When Ari’s Rothko talks about how “alive” his canvases are compared to representational painting, focusing on the intersection of colors, you feel transported to a different and fascinating world. And when he explains his shadowy studio by saying “Nature doesn’t work for me, the light’s no good,” you almost want to go home and board up your windows.

Tormented by the blackness of death, the one color he fears, Rothko’s Four Seasons paintings feature a muted palette of maroons and siennas. This is represented by the one facsimile painting that dominates the stage from the beginning.

But what really overwhelms the stage throughout this remarkable production is the mind of Rothko. As he once said, “Artists desperately seek pockets of silence where we can root and grow.” Red offers those pockets, along with blazing flurries of conversation, reflection and argument that will keep your head spinning long after the curtain call.

Red
Through April 8 at the Cleveland Play House, PlayhouseSquare. Call 216-241-6000.

Monday, February 6, 2012

Lower Ninth, Ensemble Theatre

(Sitting, from left: J'Vaughn T. Briscoe and William Clarence Marshall. Under the plastic sheet: Joseph Primes.)

You’d think that by setting a play on the rooftop of a house flooded up to the gutters in Hurricane Katrina, and then populating that roof with two survivors and one drowned corpse, you’d have a rich setting for a 75-minute drama.

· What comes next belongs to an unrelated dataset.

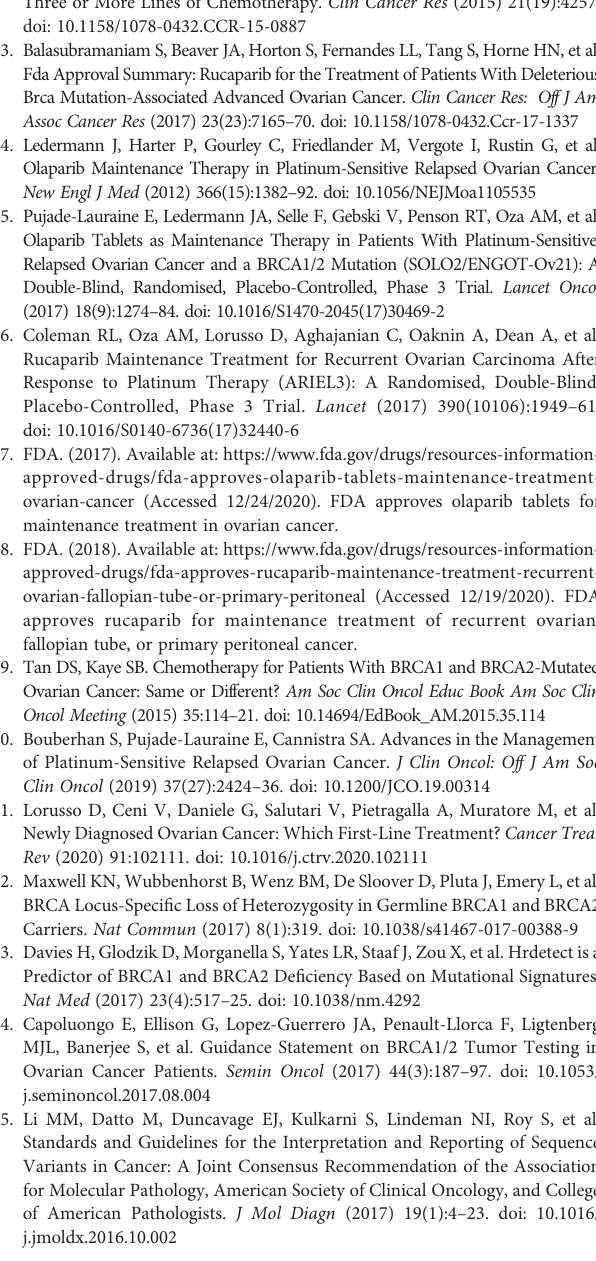
Supplementary Figure 1 | (A) Overall survival based on the presence of HRR and/or TP53 pathogenic variants in the entire cohort including patients with wild- type tumors or with pathogenic variants in other genes (excluding mucinous tumors). (B) Progression-free survival based on the presence of HRR and/or TP53 pathogenic variants in the entire cohort of fi rst-line treated patients including those with wild-type tumors or with pathogenic variants in other genes (excluding mucinous tumors). (C) Overall survival based on the presence of clonal HRR and/or TP53 pathogenic variants in the entire cohort including patients with wild-type tumors or with pathogenic variants in other genes (excluding mucinous tumors). (D) Progression-free survival based on the presence of clonal HRR and/or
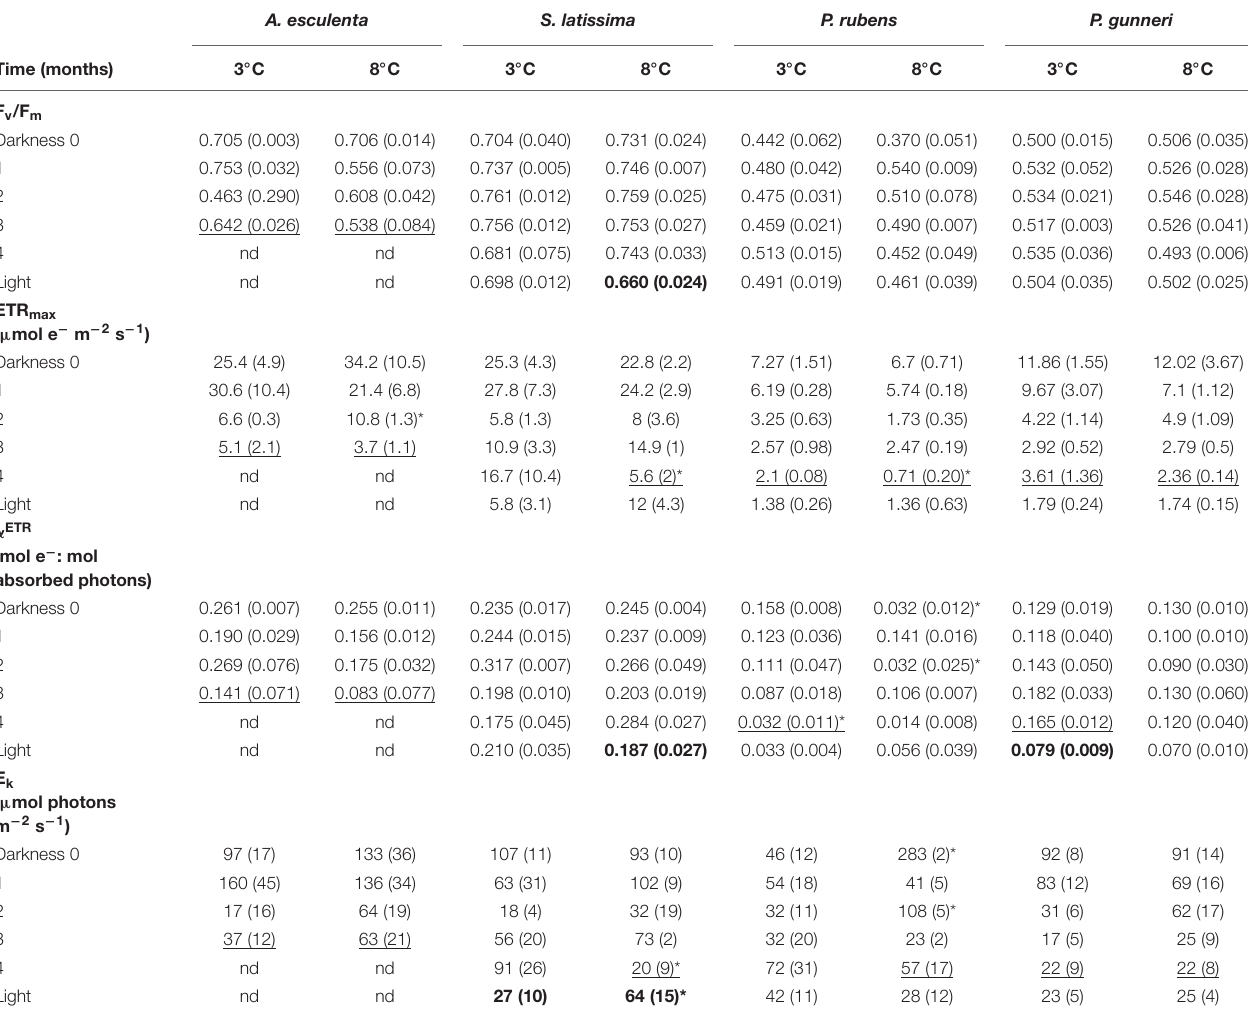
TABLE 1 | Parameters from rapid light curves using PAM fluorometry fitted according to Jassby and Platt (1976) measured during the dark period (Darkness, months) and 7 days after light exposure at increasing photoperiod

Well, in this case you’d be wrong, since Lower Ninth now at Ensemble Theatre is a waterlogged effort from start to finish. While very little of the blame for this goes to the three actors involved, the playwright Beau Willimon needs to revise his script almost entirely if he wants to do the Katrina disaster justice.

The two survivors, the Bible-thumping Malcolm and E-Z, a younger man with a hair trigger temper, never act like they’ve just barely escaped being killed by that horrendous flood. Instead, they banter, bicker and play games (!) with each other, as Malcolm digresses into Bible stories and E-Z makes pointed jokes that seem inappropriate given their dire circumstances.

At no time to they try to assess their situation, rip their clothes into strips to spell out “Help” signs on the shingles, or do anything else to save themselves—until the very end, after three or more days on the roof. The playwright is so intent on developing his wobbly metaphors that he ignores how real human beings might react in such a situation.

And in case you’re wondering, the corpse, a friend of theirs named Lowboy, does eventually rise and deliver some lines, due to a forced playwriting gambit that is as misplaced as most of the other material in this work.

However, the three actors do their best to bring life to this flotsam. William Clarence Marshall is strong and believable (within an unbelievable context) as Malcolm. And J’Vaughn T. Brisoe shows a lot of acting promise as the easily agitated E-Z. Joseph Primes does what he can as Lowboy, the “dead” guy.

Director Celeste Cosentino keeps the dialogue sparking fitfully, although some details aren’t attended to (when Lowboy resumes his prone position as a corpse, his arms and legs are in different positions than earlier, meaning that, maybe he wasn’t really dead or…oh, never mind).

In a season of many successes at Ensemble, the Lower Ninth script is deader than Lowboy. And it ain’t getting up.

Lower Ninth

Through February 19 at Ensemble Theatre, 2843 Washingtn Blvd., ensemble-theatre-org.